AMIN Amin is a postgraduate music student, researching for a doctoral degree at the Kiev Conservatory. As part of his study programme, he sets out to explore the increasingly elusive folk music of the ancient Qashqai tribes of southern Iran. This journey of discovery – a fascinating exploration into the heartlands of Iran and the uncovering of a once-vibrant cultural force now eroded into near-obsolescence – is absorbing enough. However director Shahin Parhami’s beguiling film soon pulls back the film’s focus to explore Amin’s own life, his forlorn, threadbare existence forming a melancholy counterpoint to the haunting music he discovers in the empty pastoral landscapes and quiet back alleys of the district. The result is a powerful meditation on collective cultural loss as seen through the eyes of a man, as much on a quest to find himself, as the ancient music he so desperately seeks.
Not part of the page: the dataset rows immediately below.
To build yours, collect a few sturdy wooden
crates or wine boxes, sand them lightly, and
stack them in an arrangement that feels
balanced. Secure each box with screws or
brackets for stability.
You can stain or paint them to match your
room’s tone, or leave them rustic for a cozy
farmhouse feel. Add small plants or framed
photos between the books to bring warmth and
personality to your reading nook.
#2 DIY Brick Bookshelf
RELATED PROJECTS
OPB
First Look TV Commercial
IMAMS GO TO SCHOOL: A group of apprentice imams at Paris’s Great Mosque undergo a programme of secular training, in order to comply with new social regulations. They train at the Catholic Institute of Paris.

SUICIDE CLUB: At sunrise, five strangers unknown to each other, assemble along the edge of the roof of a high-rise building. They all have one desire – to commit suicide. However the ‘Suicide Club’ – the influence of John Hughes”The Breakfast Club’ is clear – soon find themselves thwarted by a succession of increasingly farcical events. As the day wears on, up on the rooftop, the would-be suicides turn inwards upon themselves. Tensions spark and flame, raw emotions run high, alliances and fragile confidences are slowly built and shared along a spidery web of tentative trust. The rooftop becomes a stage upon which the characters each unravel their personal journeys to this ultimate point in their lives. Using the intensely-paced interplay of his complex, substantial characters, director Olaf Saumer creates a fascinating and enthralling psychological drama which questions not only the motives of the assorted group of protagonists, but the nature of the society that drove them to such desperate measures.